My motivation to cook is not inspired only by the beauty of the food markets. I do get tired of restaurant food (even when it is good) and the whole restaurant scene. “How are your first bites?” from my server totally annoys me. Plus there are rarely enough vegetables and too often they’re just boring. My motto has always been that life is too short for bad food and too often touristy places offer beautiful views but just so-so food.
So we choose whenever possible to rent a place with a kitchen for at least part of our trip. And that often comes with its own set of problems. Rental unit kitchens usually have a weird collection of dishes and cookware. Knives are often mismatched or are a very poor quality set and always dull. My other favorite tools — a micro plane, garlic press, good set of tongs — rarely are included. So I’ve learned to bring my own or improvise.
For long weekend trips to the ocean or mountains I pack a travel set of good knives I gave Peter as a Christmas present years ago. (They go in checked bags when we fly). Worth every penny I spent. We sometimes even bring our espresso machine which we bought on eBay for $25. Okay, that is over the top…but in Kauai for a month, it saved us several hundred dollars and we had better lattes. I also bring my favorite spices — cumin seed, star anise, herb d’provence, smokey paprika — or which ones will match the local cuisine. Although when going on longer trips with limited luggage space my spices may get left at home.
And then I buy staples the first day I get into a supermarket. Olive oil, smallest amount of butter I can find, pepper in a grinder, a good quality salt (local if possible).

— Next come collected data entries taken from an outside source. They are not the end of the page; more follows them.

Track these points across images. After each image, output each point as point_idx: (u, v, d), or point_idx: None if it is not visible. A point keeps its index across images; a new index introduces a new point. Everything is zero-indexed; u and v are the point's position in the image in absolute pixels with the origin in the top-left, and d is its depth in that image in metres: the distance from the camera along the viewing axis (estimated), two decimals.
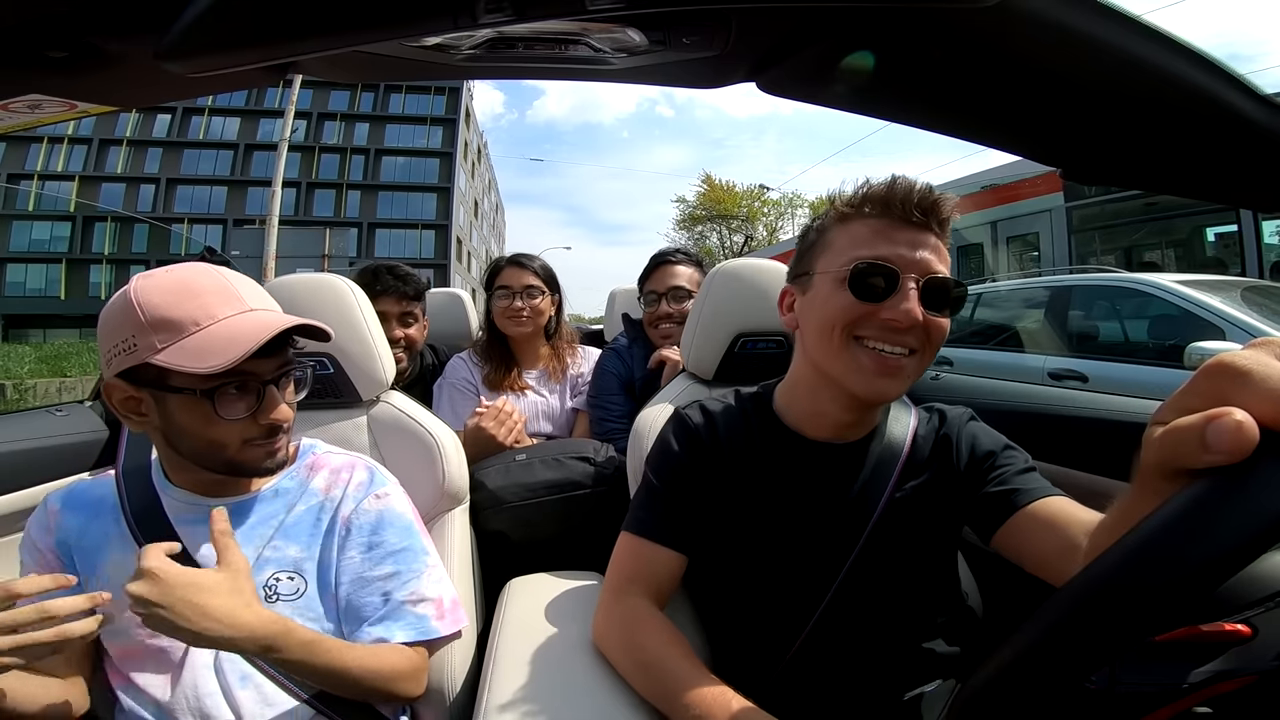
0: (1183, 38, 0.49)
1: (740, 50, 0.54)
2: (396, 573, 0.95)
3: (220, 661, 0.86)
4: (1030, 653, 0.43)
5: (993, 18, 0.45)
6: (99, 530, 0.90)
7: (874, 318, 0.83)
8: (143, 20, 0.43)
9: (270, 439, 0.89)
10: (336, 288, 1.26)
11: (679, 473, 0.95)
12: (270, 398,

Depending upon where I am and what I anticipate cooking the list grows from there, focusing on small sizes . Chicken broth concentrate, flour, sugar, soy sauce, mayonnaise, good quality red wine vinegar, plus the paper goods I’ll need and zip lock plastic bags.
Once in my temporary kitchen I know I’ll have to make some adjustments. If I have a cheese grater, but no garlic press, I rub my garlic cloves across fine section of the grater. A crummy pair of tongs? Wrap the gripping end with rubber bands. It’s harder to deal with the flimsy pots and pans.
And if there is a thrift shop close by, I always check it out for additional kitchen towels (can never have enough), glassware (surprisingly often rental kitchens don’t have wine glasses) and serving pieces. Guess most visitors aren’t there to cook three course meals. Or I cruise local flea markets or the inexpensive street markets often attached to farmers markets. My favorite casual tablecloths and the best travel souvenir I have cost about 10 Euros each at one of those markets in Provence. Just wish I had bought more.
When we are in a foodie’s heaven like Umbria, or Provence, of course we eat out and often a lot, particularly for lunch. We tend to cook more when staying in the countryside to avoid driving after enjoying some wine. And we eat out in the cities where restaurants within walking or subway distance are plentiful. And when we don’t take our own espresso machine we have to locate a good coffee joint to start the day. In between these restaurant stops, we still try to buy food for picnic breakfasts and lunches so we get to play with the local cheeses, cured meats and bread that tantalize us. Eggs and toast in a cottage near Loch Ness where our landlady gave us farm fresh eggs. Take-out roast chicken in Cefalu from a shop the local haunt.
Buying our food also brings us into closer contact with the locals. Our butcher in Apt, Provence who explained in detailed French how to cook a roast we purchased. The young bread peddler in Lourmarin, an underemployed college graduate, helping out her immigrant father. The shop merchant in Croatia shared her truffle recipes with us.
Food is the one piece of cultural heritage that seems to hang on from our immigrant past long after the language and other customs have faded away. Why else do I cook krumkake and meatballs at Christmas based upon a recipe from a Swedish grandmother I never met?